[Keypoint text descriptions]
=== Begin Enclosure ===
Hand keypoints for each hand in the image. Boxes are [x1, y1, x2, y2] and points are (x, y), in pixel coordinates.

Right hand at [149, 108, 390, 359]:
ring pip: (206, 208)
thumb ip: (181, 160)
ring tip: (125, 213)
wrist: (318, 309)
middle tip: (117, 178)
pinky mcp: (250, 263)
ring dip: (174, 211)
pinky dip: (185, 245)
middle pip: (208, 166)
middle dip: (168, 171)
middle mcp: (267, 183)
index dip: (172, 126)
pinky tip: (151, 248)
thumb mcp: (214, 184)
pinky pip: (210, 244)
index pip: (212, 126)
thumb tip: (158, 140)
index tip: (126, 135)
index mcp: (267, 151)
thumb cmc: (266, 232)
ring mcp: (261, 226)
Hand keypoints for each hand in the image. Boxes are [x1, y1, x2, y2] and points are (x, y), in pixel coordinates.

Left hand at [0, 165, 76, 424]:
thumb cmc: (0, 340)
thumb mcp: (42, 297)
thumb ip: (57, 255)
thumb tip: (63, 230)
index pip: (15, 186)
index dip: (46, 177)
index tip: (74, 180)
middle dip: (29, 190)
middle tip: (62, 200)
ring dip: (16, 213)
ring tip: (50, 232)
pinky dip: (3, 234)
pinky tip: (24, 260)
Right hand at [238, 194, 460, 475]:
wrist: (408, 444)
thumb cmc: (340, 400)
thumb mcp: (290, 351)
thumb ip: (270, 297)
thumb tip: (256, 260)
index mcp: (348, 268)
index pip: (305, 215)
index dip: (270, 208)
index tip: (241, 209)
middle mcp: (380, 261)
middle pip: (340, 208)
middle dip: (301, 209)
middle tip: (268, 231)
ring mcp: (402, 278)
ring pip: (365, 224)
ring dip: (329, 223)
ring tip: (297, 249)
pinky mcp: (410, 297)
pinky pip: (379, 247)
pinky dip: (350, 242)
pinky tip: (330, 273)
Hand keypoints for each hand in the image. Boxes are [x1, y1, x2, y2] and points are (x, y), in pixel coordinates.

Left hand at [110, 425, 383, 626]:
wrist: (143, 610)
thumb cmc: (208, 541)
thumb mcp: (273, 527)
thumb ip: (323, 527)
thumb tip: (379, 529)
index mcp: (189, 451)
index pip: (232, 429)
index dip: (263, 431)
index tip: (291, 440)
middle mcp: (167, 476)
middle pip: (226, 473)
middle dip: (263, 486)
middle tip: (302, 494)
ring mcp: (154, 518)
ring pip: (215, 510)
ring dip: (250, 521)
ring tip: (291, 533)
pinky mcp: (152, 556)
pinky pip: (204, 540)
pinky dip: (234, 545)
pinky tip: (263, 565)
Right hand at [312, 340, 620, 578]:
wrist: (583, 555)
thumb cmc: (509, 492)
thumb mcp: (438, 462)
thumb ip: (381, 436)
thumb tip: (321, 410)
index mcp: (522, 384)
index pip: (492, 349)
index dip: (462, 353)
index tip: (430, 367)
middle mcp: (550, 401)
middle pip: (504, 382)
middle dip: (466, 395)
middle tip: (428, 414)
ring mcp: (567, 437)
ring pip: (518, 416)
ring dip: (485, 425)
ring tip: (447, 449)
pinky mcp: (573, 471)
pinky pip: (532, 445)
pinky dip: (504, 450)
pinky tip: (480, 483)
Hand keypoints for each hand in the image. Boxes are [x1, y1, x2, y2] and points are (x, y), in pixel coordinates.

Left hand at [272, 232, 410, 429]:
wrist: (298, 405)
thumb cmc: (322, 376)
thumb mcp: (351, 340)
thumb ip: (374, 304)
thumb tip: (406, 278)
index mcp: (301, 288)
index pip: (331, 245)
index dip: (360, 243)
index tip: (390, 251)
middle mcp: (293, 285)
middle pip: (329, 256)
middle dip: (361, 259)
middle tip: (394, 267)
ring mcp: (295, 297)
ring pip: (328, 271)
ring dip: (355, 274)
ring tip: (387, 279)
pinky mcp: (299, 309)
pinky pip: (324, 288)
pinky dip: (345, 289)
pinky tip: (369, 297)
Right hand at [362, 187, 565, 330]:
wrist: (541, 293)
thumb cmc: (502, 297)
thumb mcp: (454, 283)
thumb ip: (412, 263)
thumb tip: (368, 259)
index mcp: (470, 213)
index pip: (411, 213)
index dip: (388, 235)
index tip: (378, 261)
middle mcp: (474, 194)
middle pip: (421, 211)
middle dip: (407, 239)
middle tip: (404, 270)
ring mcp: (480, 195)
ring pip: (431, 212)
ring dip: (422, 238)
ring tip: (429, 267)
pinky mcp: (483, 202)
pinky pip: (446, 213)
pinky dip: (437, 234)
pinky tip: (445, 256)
=== End Enclosure ===
=== Begin Enclosure ===
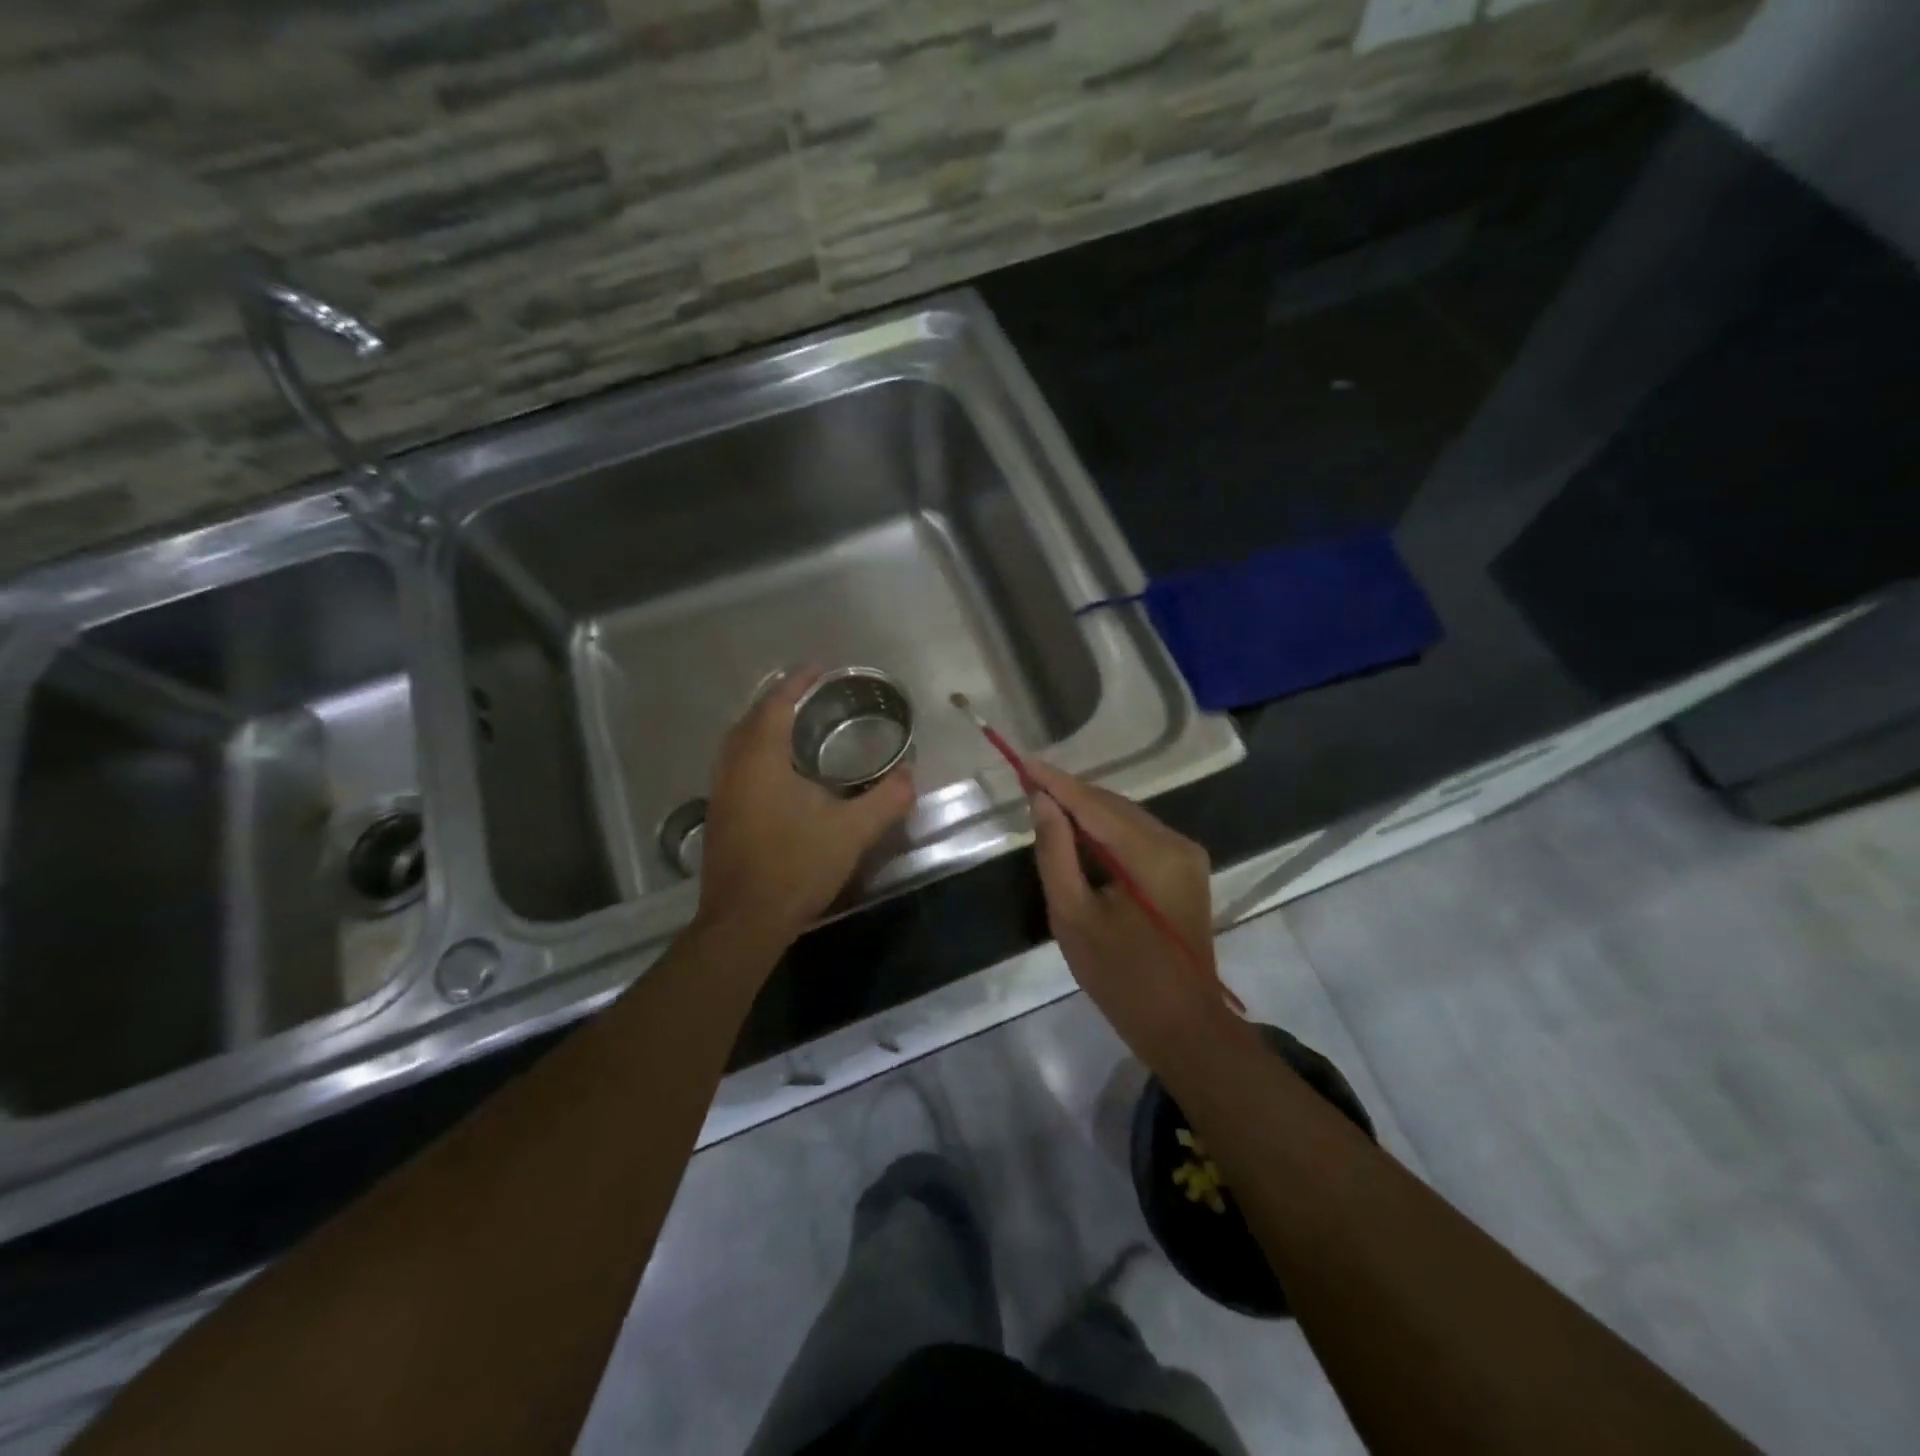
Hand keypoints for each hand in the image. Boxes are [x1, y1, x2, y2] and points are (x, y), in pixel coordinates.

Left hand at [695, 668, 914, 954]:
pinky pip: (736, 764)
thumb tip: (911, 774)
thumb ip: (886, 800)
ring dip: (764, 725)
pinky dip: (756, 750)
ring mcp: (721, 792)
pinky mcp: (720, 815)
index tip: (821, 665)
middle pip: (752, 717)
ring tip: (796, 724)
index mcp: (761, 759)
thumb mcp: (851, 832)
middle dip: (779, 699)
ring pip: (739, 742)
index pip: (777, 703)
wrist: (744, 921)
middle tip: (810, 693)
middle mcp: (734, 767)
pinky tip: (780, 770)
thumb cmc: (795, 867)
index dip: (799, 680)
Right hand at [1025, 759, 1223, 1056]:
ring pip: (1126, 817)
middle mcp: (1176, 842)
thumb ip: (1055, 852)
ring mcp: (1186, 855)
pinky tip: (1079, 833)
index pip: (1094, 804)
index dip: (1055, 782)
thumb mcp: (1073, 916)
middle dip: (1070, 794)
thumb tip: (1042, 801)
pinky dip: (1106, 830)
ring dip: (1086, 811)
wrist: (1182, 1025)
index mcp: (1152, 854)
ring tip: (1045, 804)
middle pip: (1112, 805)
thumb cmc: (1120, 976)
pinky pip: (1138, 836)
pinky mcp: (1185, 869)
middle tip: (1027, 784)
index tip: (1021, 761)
=== End Enclosure ===
=== Begin Enclosure ===
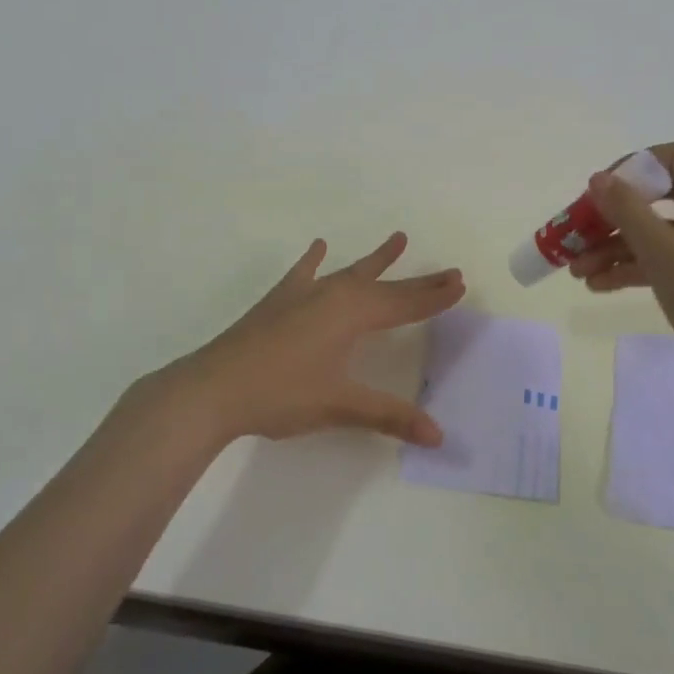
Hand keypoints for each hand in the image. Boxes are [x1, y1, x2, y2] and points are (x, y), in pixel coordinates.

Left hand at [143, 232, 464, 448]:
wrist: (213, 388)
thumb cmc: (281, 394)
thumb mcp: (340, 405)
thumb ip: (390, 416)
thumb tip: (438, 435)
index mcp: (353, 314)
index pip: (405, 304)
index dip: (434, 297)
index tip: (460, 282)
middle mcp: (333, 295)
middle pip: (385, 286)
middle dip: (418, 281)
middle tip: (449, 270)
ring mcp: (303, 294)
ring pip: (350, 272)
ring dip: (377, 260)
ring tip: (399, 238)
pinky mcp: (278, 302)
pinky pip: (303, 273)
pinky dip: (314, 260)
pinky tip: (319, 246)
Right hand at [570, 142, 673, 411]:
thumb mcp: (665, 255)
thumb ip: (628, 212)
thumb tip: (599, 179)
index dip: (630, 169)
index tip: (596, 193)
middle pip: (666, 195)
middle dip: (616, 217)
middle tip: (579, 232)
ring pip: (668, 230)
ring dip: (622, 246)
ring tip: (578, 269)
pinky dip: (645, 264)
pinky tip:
=== End Enclosure ===
▶ [Description of the task]: For each line above that contains the word "Right", give the line as it is written.

▶ [Answer space]:
Right hand at [149, 108, 390, 359]:
Right hand at [238, 194, 460, 475]:
Right hand at [312, 340, 620, 578]:
Right hand at [362, 187, 565, 330]:
Right hand at [1025, 759, 1223, 1056]:
Right hand at [570, 142, 673, 411]:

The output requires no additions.